| What you are asked to do |
Edit the records from the line with "Count the number of slices in the pie." through the end of the records, replacing "chart" with "graph" and leaving everything else unchanged. Leave the pictures out of your answer.

Given records Block Start

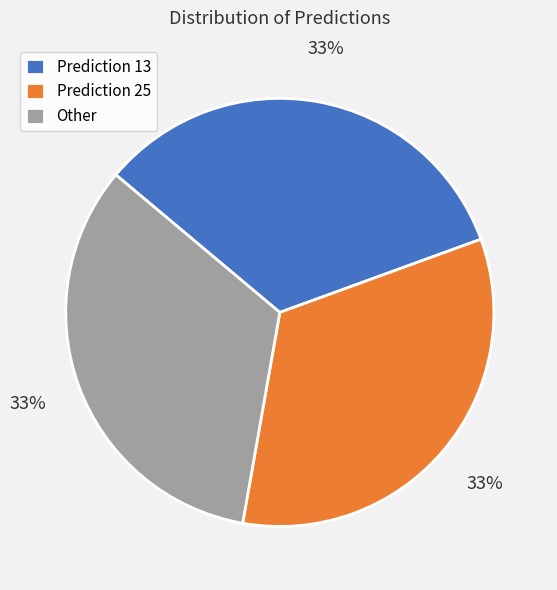

To the nearest percent, what is the combined percentage of Prediction 13 and Other?

67%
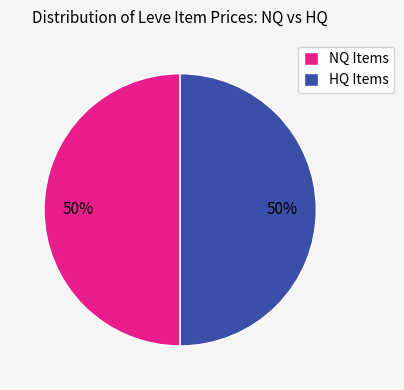

Count the number of slices in the pie.

2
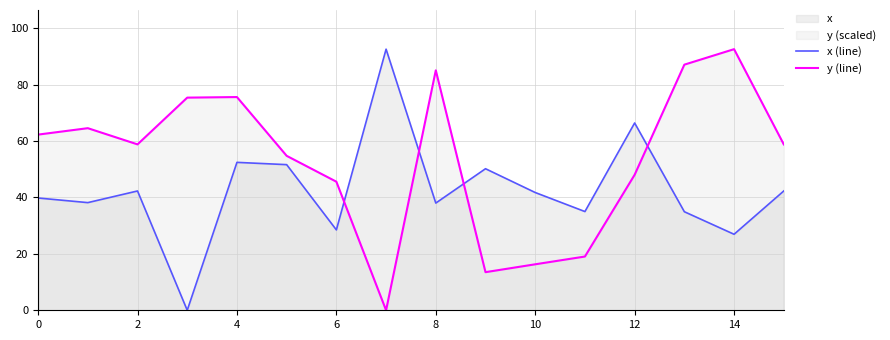

Does the chart display data point markers on the line(s)?

No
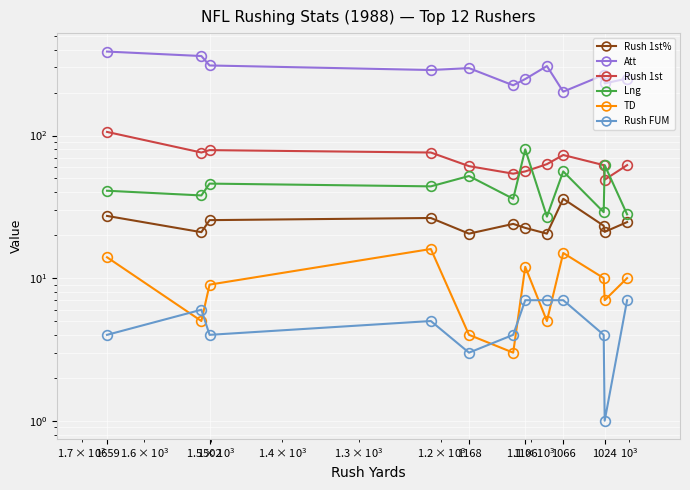

What is the difference between the maximum and minimum values in the TD series?

13.0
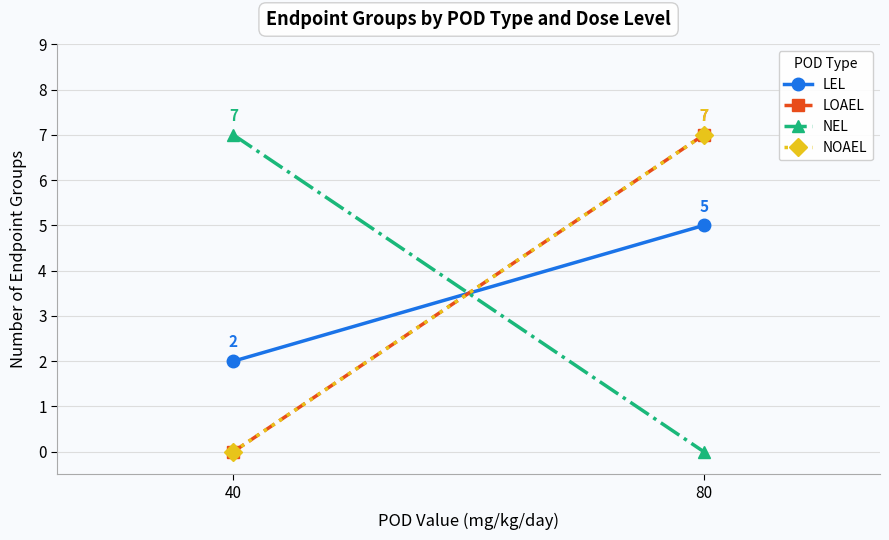

What is the maximum value shown in the chart?

7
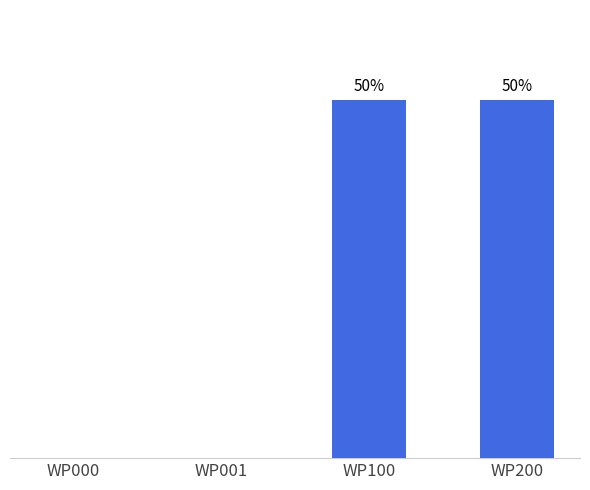

Are the bars horizontal?

No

Given records Block End

| Written answer |
Count the number of slices in the pie.

2

Does the graph display data point markers on the line(s)?

No

What is the difference between the maximum and minimum values in the TD series?

13.0

What is the maximum value shown in the graph?

7

Are the bars horizontal?

No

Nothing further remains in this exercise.